Peggy Levison Nolan, REAL PICTURES: Tales of a Badass Grandma
Photographer: Peggy Levison Nolan, born Albany, NY currently resides in Hollywood, Florida
Publisher: Daylight Books, Durham, North Carolina, c. 2018
Essays by Abner Nolan, Suzanne Opton, Bonnie Clearwater
Hardcover, Clothbound, 130 pages, 85 color photographs, 10 x8 inches, printed by Artron, China
Notes: Having recently attended a panel discussion on the topic of Photo-books, this reviewer was reminded of the value of having access to a photographer’s work within reach, available to visit and revisit whenever the mood occurs. To hold a book in one’s hands, to turn the pages at the pace of our own choosing, to enjoy the tactile experience of a real object, perhaps in the comfort of a favorite chair, or as a way to nourish the creative spirits while living through challenging times…all these pleasures come together in REAL PICTURES the new photo-book by Peggy Levison Nolan.
The full title of this collection of personal imagery is REAL PICTURES: Tales of a Badass Grandma; however the subject of Nolan’s 85 color photographs seems more intimate and gentle than the name suggests. Nolan may in fact be a Badass Grandma, but she is also a keen observer of light, color, joy, and quiet moments. By focusing her lens in the direction of her grandchildren and their parents, Nolan goes beyond the mode of typical family snapshots. REAL PICTURES is an Ode to life’s simple gifts in the fine art tradition of William Eggelston, Robert Frank, and Harry Callahan.
Rarely does the cover of a book warrant as much touch: this hardbound book is covered in a muted orange material reminiscent of sun faded upholstery, immediately evoking feelings of being in someone’s living room. Perhaps Nolan’s, perhaps your own. The first 3 images directly address perception of focus, shadow and reflection as seen through windows, gradually drawing us in to the homes of her adult children while signaling these images have an emotional point of view.
Its hard not to feel Nolan’s love of her subjects, and in turn theirs through willingness to be photographed in toy strewn houses, rumpled bed sheets, sleepy morning kitchens. Infants cry, kids make messes, family members embrace.
Nearly every image is infused with appreciation for color found in natural light, be it the simple blue line of a plastic shower curtain or the tiny pink foot of a napping child. The de-saturated tones of a nursing mother and child are echoed in the wide-angle view of two generations standing at the edge of a shore. Babies are born, stray hairs are left on the side of the bathroom sink; in Nolan’s work we understand why all of this is beautiful.

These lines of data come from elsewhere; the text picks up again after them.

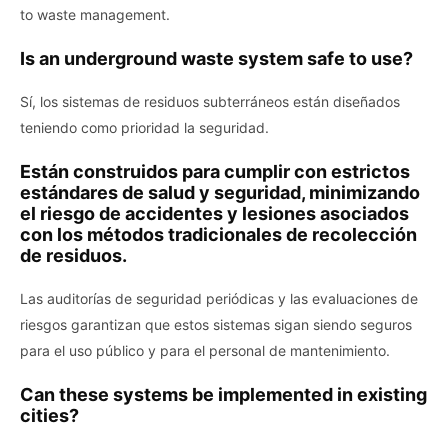
to waste management.
Is an underground waste system safe to use?
Sí, los sistemas de residuos subterráneos están diseñados
teniendo como prioridad la seguridad.
Están construidos para cumplir con estrictos
estándares de salud y seguridad, minimizando
el riesgo de accidentes y lesiones asociados
con los métodos tradicionales de recolección
de residuos.
Las auditorías de seguridad periódicas y las evaluaciones de
riesgos garantizan que estos sistemas sigan siendo seguros
para el uso público y para el personal de mantenimiento.
Can these systems be implemented in existing
cities?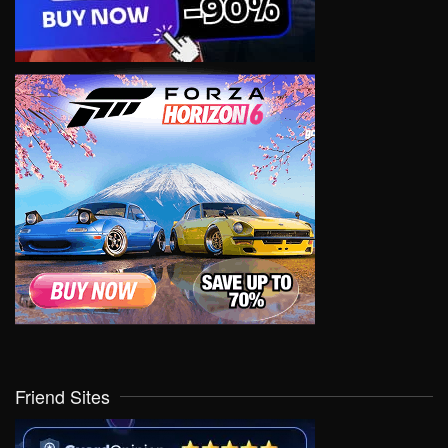
Friend Sites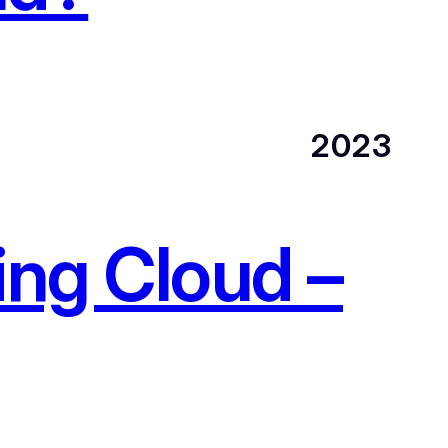
2023
ing Cloud –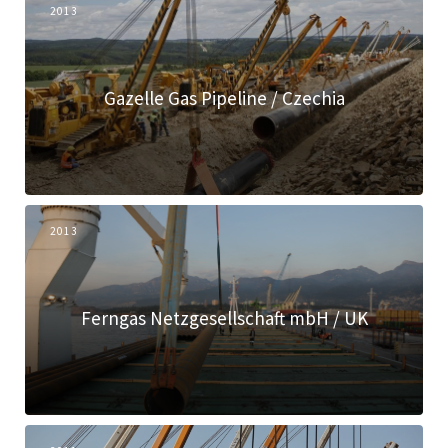
2013
Gazelle Gas Pipeline / Czechia
2013
Ferngas Netzgesellschaft mbH / UK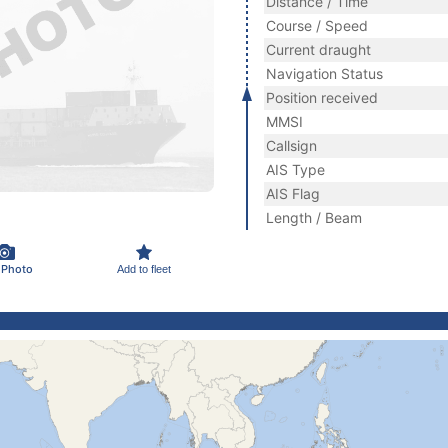
Distance / Time
Course / Speed
Current draught
Navigation Status
Position received
MMSI
Callsign
AIS Type
AIS Flag
Length / Beam
 Photo
Add to fleet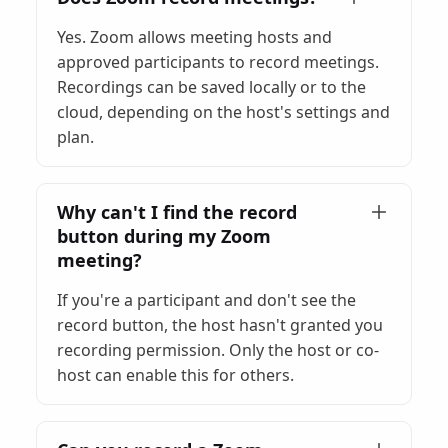
Yes. Zoom allows meeting hosts and
approved participants to record meetings.
Recordings can be saved locally or to the
cloud, depending on the host's settings and
plan.
Why can't I find the record
button during my Zoom
meeting?
If you're a participant and don't see the
record button, the host hasn't granted you
recording permission. Only the host or co-
host can enable this for others.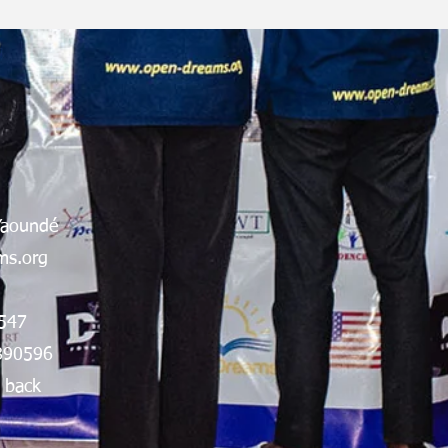
Yaoundé
s.org
547
890596
 back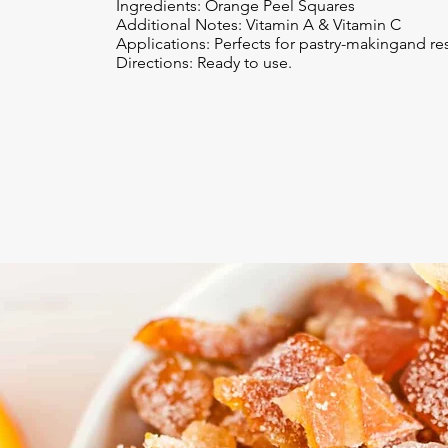
Ingredients: Orange Peel Squares
Additional Notes: Vitamin A & Vitamin C
Applications: Perfects for pastry-makingand res
Directions: Ready to use.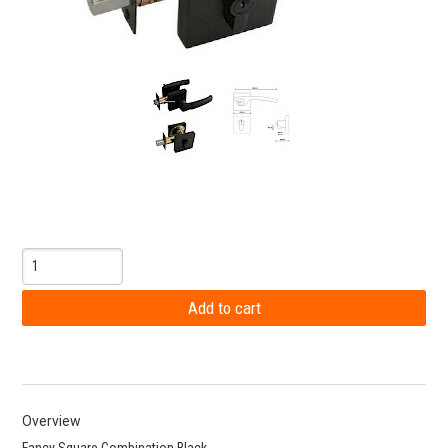
Overview
Fancy Square Combination Black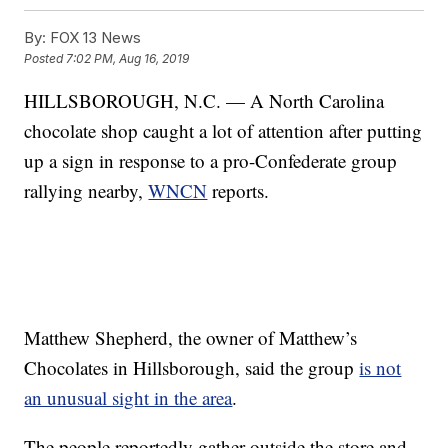
By:
FOX 13 News
Posted
7:02 PM, Aug 16, 2019
HILLSBOROUGH, N.C. — A North Carolina
chocolate shop caught a lot of attention after putting
up a sign in response to a pro-Confederate group
rallying nearby,
WNCN
reports.
Matthew Shepherd, the owner of Matthew’s
Chocolates in Hillsborough, said the group
is not
an unusual sight in the area
.
The people reportedly gather outside the store and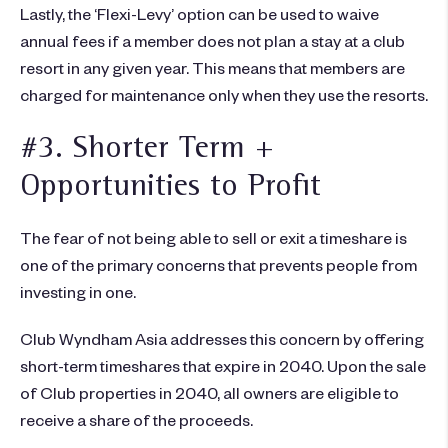
Lastly, the ‘Flexi-Levy’ option can be used to waive
annual fees if a member does not plan a stay at a club
resort in any given year. This means that members are
charged for maintenance only when they use the resorts.
#3. Shorter Term +
Opportunities to Profit
The fear of not being able to sell or exit a timeshare is
one of the primary concerns that prevents people from
investing in one.
Club Wyndham Asia addresses this concern by offering
short-term timeshares that expire in 2040. Upon the sale
of Club properties in 2040, all owners are eligible to
receive a share of the proceeds.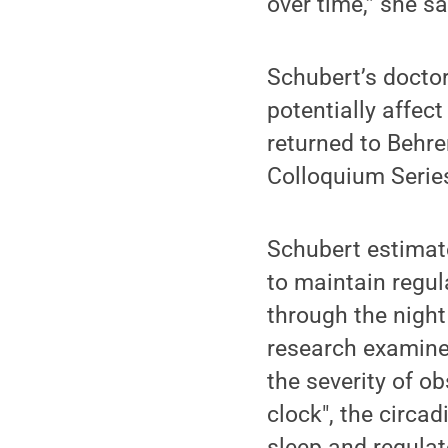
over time,” she sa
Schubert’s doctor
potentially affec
returned to Behre
Colloquium Serie
Schubert estimate
to maintain regul
through the night
research examines
the severity of o
clock", the circa
sleep and regula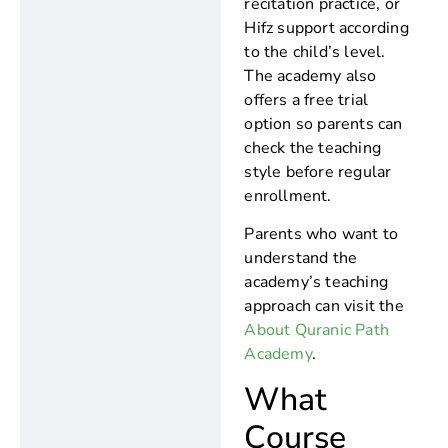
recitation practice, or
Hifz support according
to the child’s level.
The academy also
offers a free trial
option so parents can
check the teaching
style before regular
enrollment.
Parents who want to
understand the
academy’s teaching
approach can visit the
About Quranic Path
Academy
.
What
Course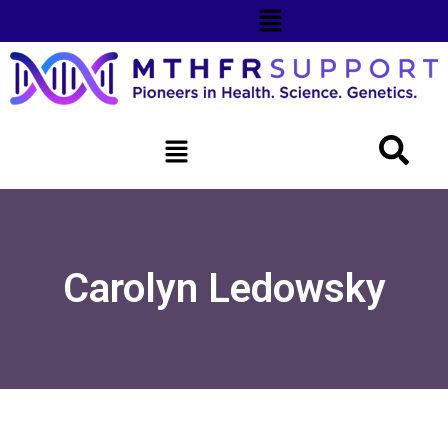
Carolyn Ledowsky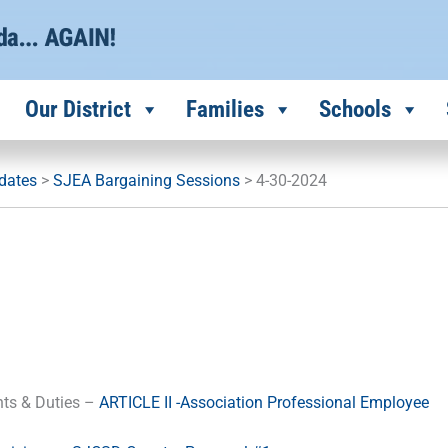
Our District
Families
Schools
pdates
>
SJEA Bargaining Sessions
>
4-30-2024
hts & Duties –
ARTICLE II -Association Professional Employee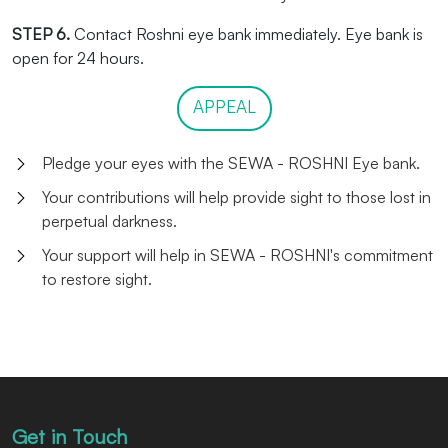
STEP 6.
Contact Roshni eye bank immediately. Eye bank is
open for 24 hours.
APPEAL
Pledge your eyes with the SEWA - ROSHNI Eye bank.
Your contributions will help provide sight to those lost in
perpetual darkness.
Your support will help in SEWA - ROSHNI's commitment
to restore sight.
Get in Touch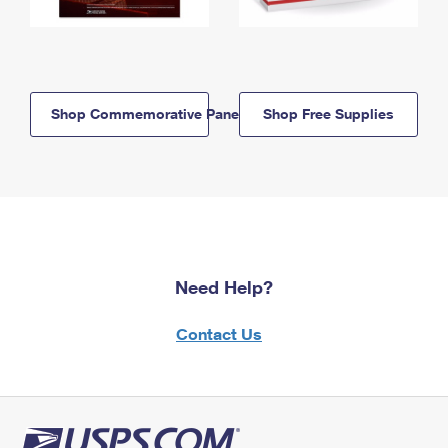
Shop Commemorative Panels
Shop Free Supplies
Need Help?
Contact Us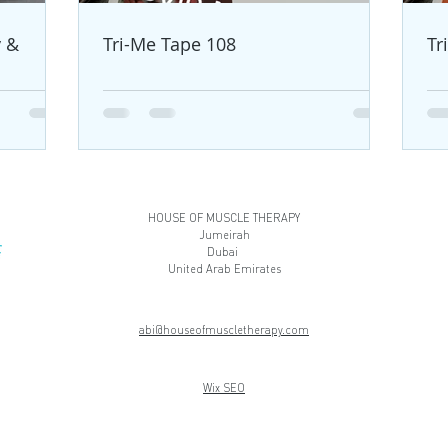
y &
Tri-Me Tape 108
Tr
HOUSE OF MUSCLE THERAPY
Jumeirah
Dubai
United Arab Emirates
abi@houseofmuscletherapy.com
Wix SEO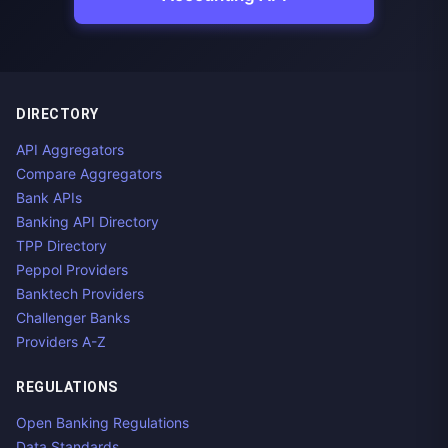
DIRECTORY
API Aggregators
Compare Aggregators
Bank APIs
Banking API Directory
TPP Directory
Peppol Providers
Banktech Providers
Challenger Banks
Providers A-Z
REGULATIONS
Open Banking Regulations
Data Standards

Though Nan Goldin’s color work is sited as having influenced Nolan to move beyond her initial use of Black and White, REAL PICTURES is less confrontational, and other than a shadow on the wall and a final image of feet in need of a pedicure, Nolan does not visually represent herself. Rather her work feels more in line with the early work of another female photographer Sally Mann, who also turned her lens in the direction of family; both women photographing those she knows best and loves most. In an era saturated with celebrity worship and instagram selfies, Nolan’s work is refreshingly sincere, selling nothing, offering us the richness of deeply invested relationships and the spaces in which they grow..
Upon learning that Nolan’s own mother died tragically when she was a girl and her father burned all the family photos in an attempt to spare further pain, the choice to become not only a mother and grandmother but a photographer herself, adds poignancy to revisiting Peggy Nolan’s beautiful work. Born of a self-made tradition giving her offspring handmade books documenting their own journeys into the wonders of parenthood, to now share these celebratory images with the rest of us, does indeed confirm that Peggy Nolan is in the best sense of the word, Badass.
Put on the kettle, turn off your media, curl up on a comfy couch and allow REAL PICTURES to soothe your eyes and your mind.